The arbitrator in the case determined that the employer had cause, but not just cause, to dismiss the grievor. However, he declined to order the grievor’s reinstatement, reasoning that reinstatement was not a viable option in view of the grievor’s “unusually uncooperative and confrontational attitude”. Accordingly, he ordered that the grievor be paid four months’ wages in lieu of reinstatement.

At the time, s. 45(9) of the Ontario Labour Relations Act gave arbitrators the jurisdiction to substitute a lesser penalty where it was found that the employer had imposed a penalty for cause. Section 43.1(1) provided that every collective agreement was deemed to have a clause providing that employees could not be discharged or disciplined without just cause.

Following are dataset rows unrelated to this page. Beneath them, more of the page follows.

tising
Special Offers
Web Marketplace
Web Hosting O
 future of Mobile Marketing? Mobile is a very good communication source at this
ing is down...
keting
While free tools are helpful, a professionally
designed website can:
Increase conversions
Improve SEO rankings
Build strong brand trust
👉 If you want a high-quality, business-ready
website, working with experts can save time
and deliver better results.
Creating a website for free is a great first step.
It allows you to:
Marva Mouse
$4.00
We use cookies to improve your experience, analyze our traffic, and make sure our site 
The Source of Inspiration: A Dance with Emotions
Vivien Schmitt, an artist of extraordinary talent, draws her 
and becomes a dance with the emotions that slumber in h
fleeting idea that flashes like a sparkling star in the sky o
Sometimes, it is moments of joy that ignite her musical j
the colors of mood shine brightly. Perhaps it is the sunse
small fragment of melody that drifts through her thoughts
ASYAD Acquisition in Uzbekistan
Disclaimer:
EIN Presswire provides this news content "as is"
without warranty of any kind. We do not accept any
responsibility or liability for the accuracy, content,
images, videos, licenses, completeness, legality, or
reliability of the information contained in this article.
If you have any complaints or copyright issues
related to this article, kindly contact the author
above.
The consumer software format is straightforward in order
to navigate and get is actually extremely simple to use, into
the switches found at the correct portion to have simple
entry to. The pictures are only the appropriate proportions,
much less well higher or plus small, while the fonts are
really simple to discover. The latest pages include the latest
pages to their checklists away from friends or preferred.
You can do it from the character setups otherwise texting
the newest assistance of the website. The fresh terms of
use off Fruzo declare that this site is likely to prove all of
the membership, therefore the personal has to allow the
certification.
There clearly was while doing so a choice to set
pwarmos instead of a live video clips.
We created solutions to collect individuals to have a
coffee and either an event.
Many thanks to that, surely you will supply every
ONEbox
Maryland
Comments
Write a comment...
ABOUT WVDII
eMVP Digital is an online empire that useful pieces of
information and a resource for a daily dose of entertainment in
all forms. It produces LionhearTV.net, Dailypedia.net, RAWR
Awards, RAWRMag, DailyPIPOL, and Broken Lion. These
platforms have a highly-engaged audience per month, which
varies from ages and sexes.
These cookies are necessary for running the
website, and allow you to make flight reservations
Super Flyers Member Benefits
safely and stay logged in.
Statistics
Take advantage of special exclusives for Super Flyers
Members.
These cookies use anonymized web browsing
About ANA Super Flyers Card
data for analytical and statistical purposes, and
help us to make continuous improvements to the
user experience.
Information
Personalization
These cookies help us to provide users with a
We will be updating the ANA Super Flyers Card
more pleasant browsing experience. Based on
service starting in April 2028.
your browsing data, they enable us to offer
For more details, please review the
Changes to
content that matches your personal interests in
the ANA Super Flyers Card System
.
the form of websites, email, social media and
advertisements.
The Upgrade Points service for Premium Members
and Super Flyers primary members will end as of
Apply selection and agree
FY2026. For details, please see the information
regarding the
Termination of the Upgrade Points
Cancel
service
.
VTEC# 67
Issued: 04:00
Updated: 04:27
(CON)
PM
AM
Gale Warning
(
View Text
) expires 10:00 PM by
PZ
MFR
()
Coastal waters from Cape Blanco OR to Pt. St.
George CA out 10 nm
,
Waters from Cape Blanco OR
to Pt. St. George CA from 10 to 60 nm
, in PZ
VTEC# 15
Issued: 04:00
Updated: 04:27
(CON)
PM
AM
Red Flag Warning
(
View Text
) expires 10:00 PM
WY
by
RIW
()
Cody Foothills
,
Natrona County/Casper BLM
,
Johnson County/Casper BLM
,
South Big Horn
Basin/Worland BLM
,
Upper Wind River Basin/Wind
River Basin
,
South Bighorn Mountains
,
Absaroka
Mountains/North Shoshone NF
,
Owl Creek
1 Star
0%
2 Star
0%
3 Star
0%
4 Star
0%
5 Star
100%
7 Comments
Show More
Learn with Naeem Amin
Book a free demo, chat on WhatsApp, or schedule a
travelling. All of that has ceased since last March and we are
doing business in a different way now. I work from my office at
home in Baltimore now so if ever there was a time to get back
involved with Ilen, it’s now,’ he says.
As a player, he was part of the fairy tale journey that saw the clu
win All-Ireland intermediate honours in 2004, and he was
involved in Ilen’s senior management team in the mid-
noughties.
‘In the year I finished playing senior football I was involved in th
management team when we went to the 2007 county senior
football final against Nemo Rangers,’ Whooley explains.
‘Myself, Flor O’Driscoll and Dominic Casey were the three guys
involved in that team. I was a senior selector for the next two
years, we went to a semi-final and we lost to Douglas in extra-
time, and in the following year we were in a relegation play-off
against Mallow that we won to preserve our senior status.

The union applied for judicial review of the decision arguing that, under the Act, an arbitrator could not use the “lesser penalty” power to substitute one form of discharge for another, when the facts disclosed that there had been no just cause for discharge. The union also contended that the arbitrator had erroneously applied common law conceptions of dismissal with reasonable notice in the context of a collective bargaining regime.

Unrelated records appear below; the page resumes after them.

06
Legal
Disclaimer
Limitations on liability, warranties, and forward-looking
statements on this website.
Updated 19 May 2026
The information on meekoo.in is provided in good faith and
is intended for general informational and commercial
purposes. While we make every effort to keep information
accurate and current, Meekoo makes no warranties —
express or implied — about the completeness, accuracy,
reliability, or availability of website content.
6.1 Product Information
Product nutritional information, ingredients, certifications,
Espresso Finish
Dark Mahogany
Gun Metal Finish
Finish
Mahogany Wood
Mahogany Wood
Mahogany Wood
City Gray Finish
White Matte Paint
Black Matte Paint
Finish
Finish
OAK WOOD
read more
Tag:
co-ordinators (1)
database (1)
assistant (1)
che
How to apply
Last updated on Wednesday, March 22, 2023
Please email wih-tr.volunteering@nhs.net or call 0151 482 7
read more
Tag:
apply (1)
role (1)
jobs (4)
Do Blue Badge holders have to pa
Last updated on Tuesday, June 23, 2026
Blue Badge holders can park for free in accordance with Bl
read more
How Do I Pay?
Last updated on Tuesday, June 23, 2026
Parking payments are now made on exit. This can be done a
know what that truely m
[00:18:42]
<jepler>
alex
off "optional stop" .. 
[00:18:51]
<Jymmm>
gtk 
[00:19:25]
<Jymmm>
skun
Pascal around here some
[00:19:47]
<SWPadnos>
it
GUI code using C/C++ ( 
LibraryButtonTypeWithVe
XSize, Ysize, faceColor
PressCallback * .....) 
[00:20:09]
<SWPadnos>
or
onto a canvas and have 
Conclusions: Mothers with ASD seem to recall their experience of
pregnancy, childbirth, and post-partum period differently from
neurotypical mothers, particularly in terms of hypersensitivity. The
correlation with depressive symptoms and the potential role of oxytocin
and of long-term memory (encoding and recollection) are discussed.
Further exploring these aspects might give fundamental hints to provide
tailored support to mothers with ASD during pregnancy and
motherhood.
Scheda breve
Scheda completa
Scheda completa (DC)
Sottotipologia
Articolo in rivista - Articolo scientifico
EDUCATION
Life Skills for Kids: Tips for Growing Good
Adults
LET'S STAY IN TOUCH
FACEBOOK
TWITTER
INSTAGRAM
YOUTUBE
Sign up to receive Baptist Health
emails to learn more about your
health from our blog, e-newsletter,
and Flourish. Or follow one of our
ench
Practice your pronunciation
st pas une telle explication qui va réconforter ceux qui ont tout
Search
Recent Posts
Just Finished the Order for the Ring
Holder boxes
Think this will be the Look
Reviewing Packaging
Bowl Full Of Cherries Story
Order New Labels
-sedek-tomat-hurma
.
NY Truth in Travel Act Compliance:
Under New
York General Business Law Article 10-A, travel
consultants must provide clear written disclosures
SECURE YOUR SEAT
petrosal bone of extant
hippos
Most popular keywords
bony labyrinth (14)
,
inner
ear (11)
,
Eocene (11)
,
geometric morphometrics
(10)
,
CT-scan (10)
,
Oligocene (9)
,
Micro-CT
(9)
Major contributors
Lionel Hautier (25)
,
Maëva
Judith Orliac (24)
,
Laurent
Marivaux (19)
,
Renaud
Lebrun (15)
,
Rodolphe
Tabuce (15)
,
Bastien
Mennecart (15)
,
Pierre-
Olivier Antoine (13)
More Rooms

The court rejected the union’s application, noting that the arbitrator did not think that he was applying the common law doctrine of reasonable notice. Arbitrators have on occasion resorted to the exceptional response of a money remedy for dismissal, and the arbitrator in this case knew that what he was doing was exceptional, the court stated.

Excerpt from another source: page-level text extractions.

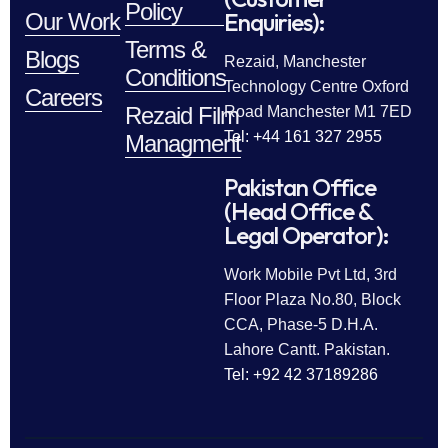
Policy
Enquiries):
Our Work
Terms &
Blogs
Rezaid, Manchester
Conditions
Technology Centre Oxford
Careers
Rezaid Film
Road Manchester M1 7ED
Tel: +44 161 327 2955
Managment
Pakistan Office
(Head Office &
Legal Operator):
Work Mobile Pvt Ltd, 3rd
Floor Plaza No.80, Block
CCA, Phase-5 D.H.A.
Lahore Cantt. Pakistan.
Tel: +92 42 37189286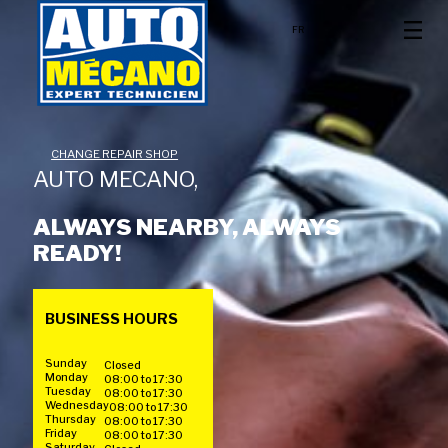
FR
CHANGE REPAIR SHOP
AUTO MECANO,
ALWAYS NEARBY, ALWAYS
READY!
BUSINESS HOURS
Sunday
Closed
Monday
08:00 to 17:30
Tuesday
08:00 to 17:30
Wednesday
08:00 to 17:30
Thursday
08:00 to 17:30
Friday
08:00 to 17:30
Saturday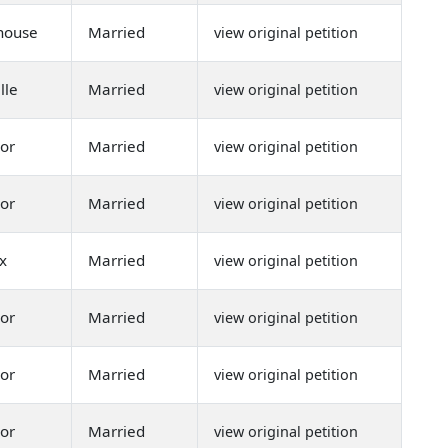
shouse
Married
view original petition
lle
Married
view original petition
or
Married
view original petition
or
Married
view original petition
x
Married
view original petition
or
Married
view original petition
or
Married
view original petition
or
Married
view original petition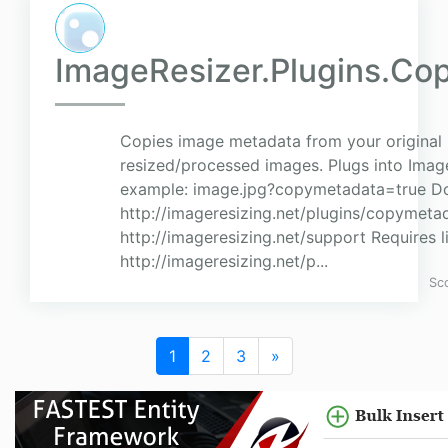
ImageResizer.Plugins.Co
Copies image metadata from your original
resized/processed images. Plugs into Imag
example: image.jpg?copymetadata=true D
http://imageresizing.net/plugins/copymeta
http://imageresizing.net/support Requires l
http://imageresizing.net/p...
Sc
1
2
3
»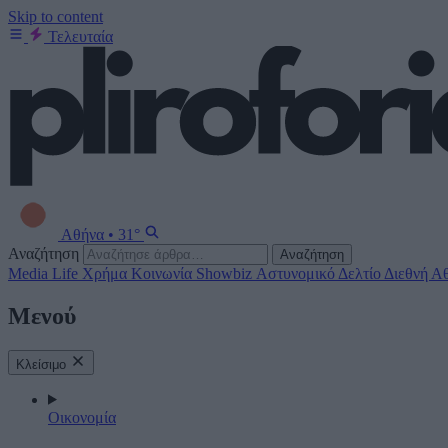
Skip to content
Τελευταία
Αθήνα
•
31°
Αναζήτηση
Αναζήτηση
Media
Life
Χρήμα
Κοινωνία
Showbiz
Αστυνομικό Δελτίο
Διεθνή
Αθ
Μενού
Κλείσιμο
Οικονομία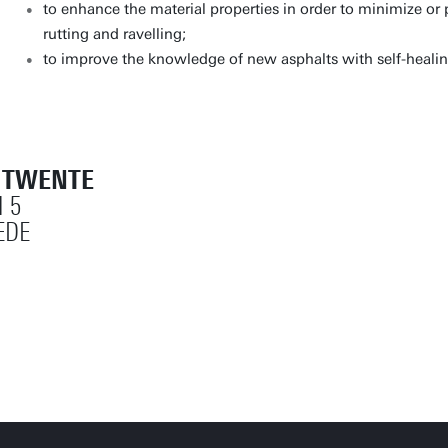
to enhance the material properties in order to minimize o
rutting and ravelling;
to improve the knowledge of new asphalts with self-healing
T TWENTE
 5
EDE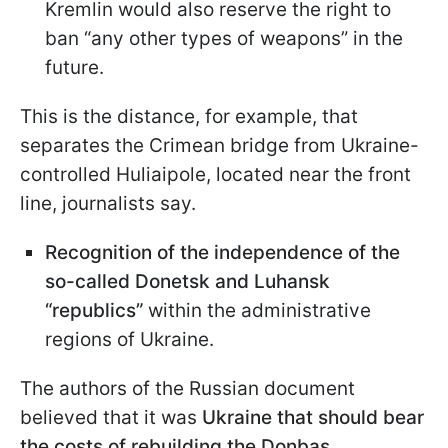
Kremlin would also reserve the right to
ban “any other types of weapons” in the
future.
This is the distance, for example, that
separates the Crimean bridge from Ukraine-
controlled Huliaipole, located near the front
line, journalists say.
Recognition of the independence of the
so-called Donetsk and Luhansk
“republics”
within the administrative
regions of Ukraine.
The authors of the Russian document
believed that it was
Ukraine that should bear
the costs of rebuilding the Donbas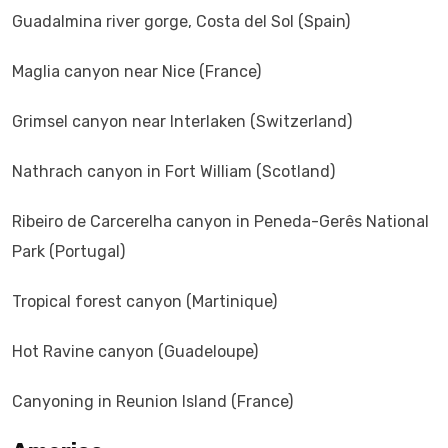
Guadalmina river gorge, Costa del Sol (Spain)
Maglia canyon near Nice (France)
Grimsel canyon near Interlaken (Switzerland)
Nathrach canyon in Fort William (Scotland)
Ribeiro de Carcerelha canyon in Peneda-Gerês National
Park (Portugal)
Tropical forest canyon (Martinique)
Hot Ravine canyon (Guadeloupe)
Canyoning in Reunion Island (France)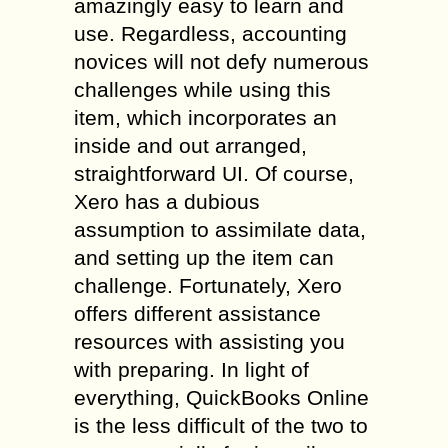
amazingly easy to learn and
use. Regardless, accounting
novices will not defy numerous
challenges while using this
item, which incorporates an
inside and out arranged,
straightforward UI. Of course,
Xero has a dubious
assumption to assimilate data,
and setting up the item can
challenge. Fortunately, Xero
offers different assistance
resources with assisting you
with preparing. In light of
everything, QuickBooks Online
is the less difficult of the two to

Turning to the provisions of the Labour Relations Act, the court observed that nowhere in the Act, including s. 45(9), was the reinstatement of an employee made mandatory. Rather, s. 45(9) had been inserted into the Act to allow arbitrators to tailor a disciplinary penalty to the circumstances of the misconduct.

Although s. 43.1(1) had been introduced by the government of the day to require that every collective agreement contain a “just cause” provision, it did not constrain in any way the remedial authority of an arbitrator who found that just cause for discharge or discipline did not exist. The more specific statutory provision addressing remedies was s. 45(9) and it had to govern, the court held.